Al di là delle intenzioni “accademico-divulgative”, si ha l’impressione che l’82enne regista di Basic Instinct e Robocop – da sempre ossessionato con la religione, si veda il suo corposo libro dedicato al Cristo – abbia voluto (mal) omaggiare il genere gothic-horror-sexy-conventuale di derivazione letteraria e successivamente parecchio in voga negli anni ’70; il problema è che il suo approccio ai sapori “visionari” di quel filone appare vecchio, disordinato, ormai sterile, e ben poco ambiguo come invece sappiamo Verhoeven poter diventare, basti ricordare il suo Elle (2016). In altre parole, Ken Russell sconvolse il mondo esattamente 50 anni fa con i suoi blasfemissimi diavoli (The Devils), ma quello era un capolavoro.
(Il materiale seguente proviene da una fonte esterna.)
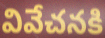
వివేచనకిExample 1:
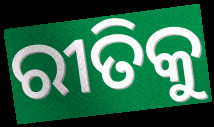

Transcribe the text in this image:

ରୀତିକୁ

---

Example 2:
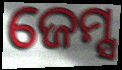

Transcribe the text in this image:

ଜେମ୍ସ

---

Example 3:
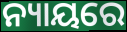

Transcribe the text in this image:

ନ୍ୟାୟରେ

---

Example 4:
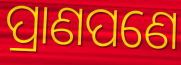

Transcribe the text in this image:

ପ୍ରାଣପଣେ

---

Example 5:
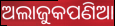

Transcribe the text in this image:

ଅଲାଜୁକପଣିଆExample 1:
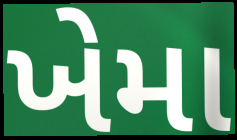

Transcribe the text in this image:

ખેમા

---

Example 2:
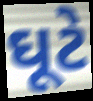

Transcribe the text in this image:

ઘૂટે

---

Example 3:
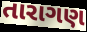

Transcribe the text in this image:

તારાગણ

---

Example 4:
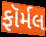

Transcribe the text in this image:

ફૉર્મલ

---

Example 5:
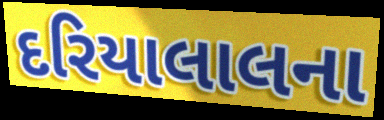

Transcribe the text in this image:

દરિયાલાલના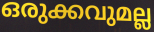
ഒരുക്കവുമല്ലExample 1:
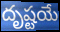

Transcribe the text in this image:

దృష్టయే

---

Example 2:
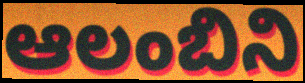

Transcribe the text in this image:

ఆలంబిని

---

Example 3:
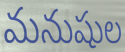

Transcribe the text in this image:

మనుషుల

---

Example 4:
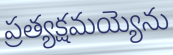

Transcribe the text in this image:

ప్రత్యక్షమయ్యెను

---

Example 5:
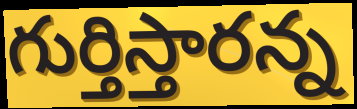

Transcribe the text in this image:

గుర్తిస్తారన్నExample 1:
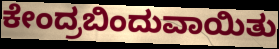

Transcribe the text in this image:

Ma la giornata odierna di Cannes non manca di riservare ancora attenzione al cinema italiano con ben due titoli in prémière mondiale sulla Croisette. Si tratta di due notevoli esordi, espressione della buona salute di certa “nuova generazione” nell’ambito del nostro universo produttivo. Re Granchio della coppia di registi italo-americani Alessio Rigo De Righi e Matteo Zoppis nel programma della Quinzaine des Realizateurs e Piccolo corpo di Laura Samani alla Semaine de la Critique rivelano due mondi immaginifici raccontati e osservati con approcci narrativo-visivi del tutto interessanti. Da una parte la fiaba di un personaggio bizzarro dedito all’alcol che tormentato da un amore proibito commette un crimine imperdonabile che lo costringe a un esilio nella remota Terra del Fuoco, dall’altra, il viaggio di una giovane madre determinata a dare un nome alla figlia nata morta. Entrambi i lavori sondano territori poco esplorati e – coraggiosi nell’utilizzo di lingue e dialetti che profumano di arcaico come i loro racconti – compiono il tentativo di non adagiarsi sulle convenzioni del linguaggio audiovisivo, cercando quindi con personalità di calcare luoghi originali dello sguardo.